“In all our talks, Dick—there haven’t been very many of them—my father has taken, or seemed to take, a different line. I don’t recall anything specific just now, but he has given me the impression that he hasn’t much in common with Mr. McVickar and his methods. To hear him talk—”
Gantry smiled. “You know your father very superficially, Evan, if you’ll permit me to say so. What the Honorable David Blount says in talk with you or me or anybody outside of the inner circle is a mighty poor foundation upon which to build any idea of what’s going on in the back of his head. No—hold on; don’t get mad. What I’m trying to tell you is what everybody in the sage-brush hills—save and excepting yourself—knows like a book, and that is that the big boss’s moves are all made strictly in the dark. He doesn’t let his own right hand know what the left is doing. That’s the secret of his absolutely Czarish power, I think.”
The shriek of a distant locomotive whistle floated in through the open window at Blount’s back and he got up stiffly.

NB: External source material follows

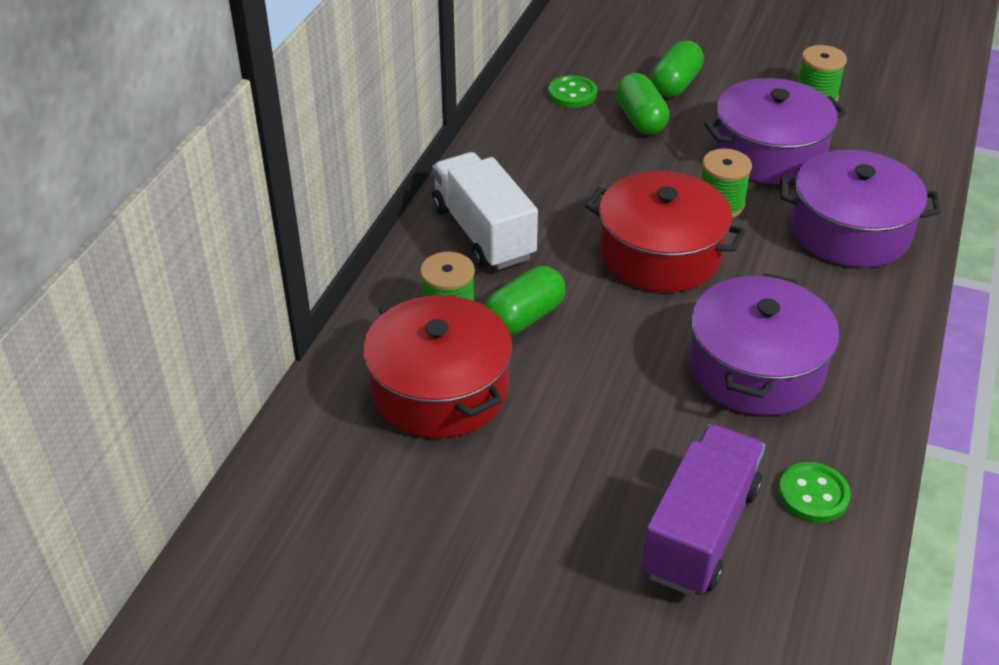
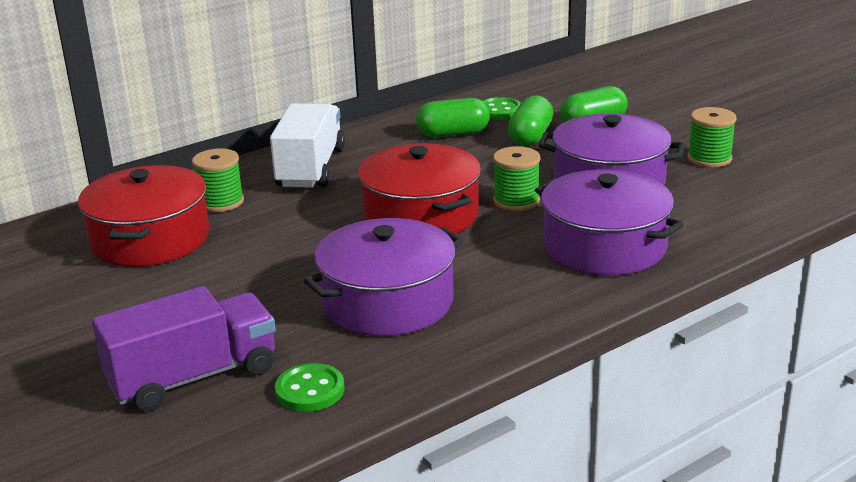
camera: 35 degrees right, 15 degrees down
(524, 317) = (265, 220): green capsule -> green capsule (453, 134)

“That’s my train coming,” he said. And then: “Tell me plainly, Dick: you brought me up here to throw a final brick—a bigger one than you have yet thrown—and I know it. What did Mr. McVickar tell you to-day that will make my job harder than I am already finding it?”
Gantry turned his head, refusing to meet the straightforward gaze of the questioner.
“You intimated this morning that you would go at it lawyer-fashion, Evan,” he said; “which means, I suppose, that you would get the evidence on us. You can do it; the Lord knows, there’s plenty of it to be had. But when you pull out one set of props the whole thing will come down. We haven’t any of us been careful enough about what we put in writing—not even your father.”
Blount staggered as if the words had been a blow.
“You’re trying to tell me that my father would be involved in the disclosures you fellows might drive me to make?” he demanded, and his voice was husky.
Gantry was still looking away. “There always has to be an intermediary—you know that. We can’t do business direct with these—with the people who have something to sell. You can draw your own inferences, Evan. I didn’t send Hathaway to you; I sent him to your father.”
The train was thundering into the station and Blount picked up his hand-bag and went out, stumbling blindly in the unlighted passage at the stair-head. And in the private office behind him the traffic manager was crushing his dead cigar in his clenched hand and staring fixedly at the square of darkness framed by the open window.
XIV
BARRIERS INVISIBLE
During the three weeks following the night journey to Angora, a journey on which he once more fought the hard battle to a still sharper conclusion, Evan Blount scarcely saw his office in Temple Court for more than a brief hour or two at a time. One speaking appointment followed another in such rapid succession that he was constantly going or returning; and since there was everywhere a repetition of the welcome accorded him by the miners of the Carnadine district, there was no reason save physical weariness to make him wish to limit his opportunity.